Rekabet modelleri gerçekleştirilirken makro ve mikro analizler olarak gerçekleştirilmektedir. Makro çevre PEST analizi ile incelenirken, Mikro çevre Porter’ın beş güç modeli ile incelenecektir.

2.4.1. Pest Analizi

Makro çevre olarak geçen PEST analizi tüm sektör ve örgütleri etkileyen, genel nitelikleri gösteren politik, ekonomik, sosyal ve teknolojik faktörleri göstermektedir. PEST analizi bileşenlerine bakıldığında olayların meydana geldiği genel çevreyi şekillendiren etkenler olduğu görülmektedir. Örneğin; Birçok malın fiyatındaki hızlı artışı veya düşüşü olması durumunda finansal durumun çökmesi genel çevre ile ilgili olan durumu göstermektedir (Adema ve Roehl, 2010).
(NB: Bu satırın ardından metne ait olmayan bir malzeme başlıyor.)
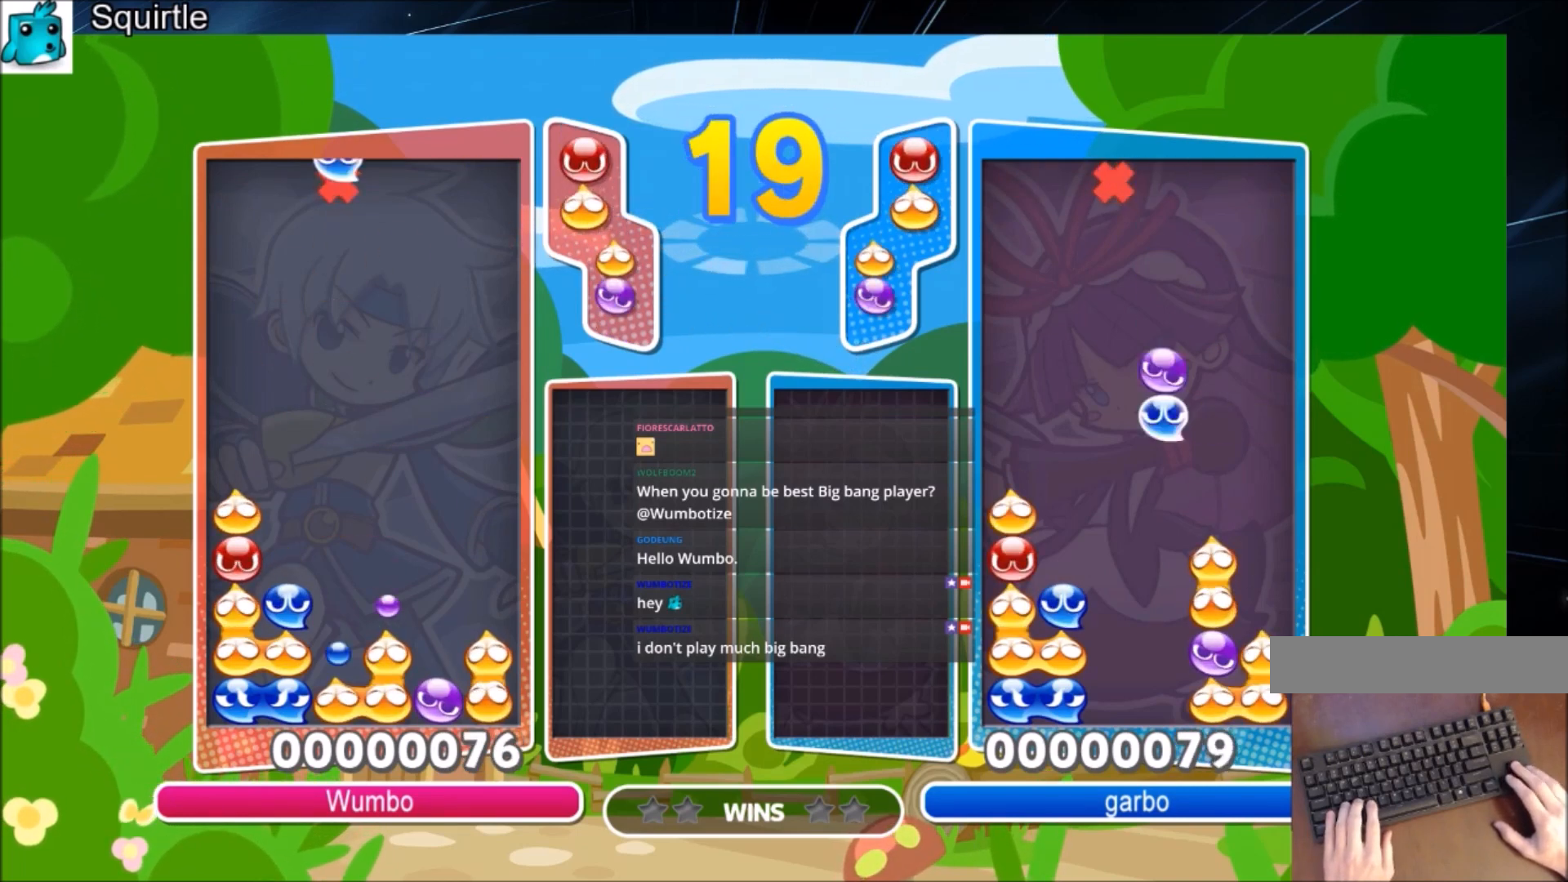
{"keys": ["up"], "events": [[100, "up", "down"], [133, "x", "up"]]}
PEST bileşenlerinin tüm örgütleri etkilediğini söyledik fakat bu etkenler her örgüt için farklı sonuçlar doğurabilmektedir. Bir örgüt için önemli bir etken oluştururken diğer örgüt için önemli bir etken oluşturmayabilir. Şekil halinde gösterilecek olursa aşağıdaki gibidir;

Şekil 5. PEST Analizi

PEST Analizi Politik ve Yasal Faktörler Sosyo-Kültürel Faktörler Teknolojik Faktörler Ekonomik Faktörler

(32)

PEST analizi faktörleri ayrıntılı şekilde incelenecektir;

2.4.1.1. Politik ve Yasal Çevre

Politik ve yasal çevre, işletmelerin faaliyette bulunduğu ülkede, merkezi ve yerel resmi makamlar ile bunlara bağlı kuruluşların siyasi otoritesini sağladığı ve kullandığı ortamı oluşturmaktadır (Ülgen ve Mirze, 2013: 82). Yani örgütleri etkileyen politik ve hukuki özellikleri taşıyan tüm faktörleri içine almaktadır. Örgütler politik çevreden, hükümetin, yasa ve çeşitli düzenlemeler getirdiği kurallar ile etkilenmektedir. Bunları; ilgili yasalar, vergi sistemleri, dış ticaret düzenlemeleri, hükümet politikaları, mevcut hükümetin durumu, devletin müdahalesi, uluslararası ilişkiler gibi durumlar oluşturmaktadır (Mısır, 2018).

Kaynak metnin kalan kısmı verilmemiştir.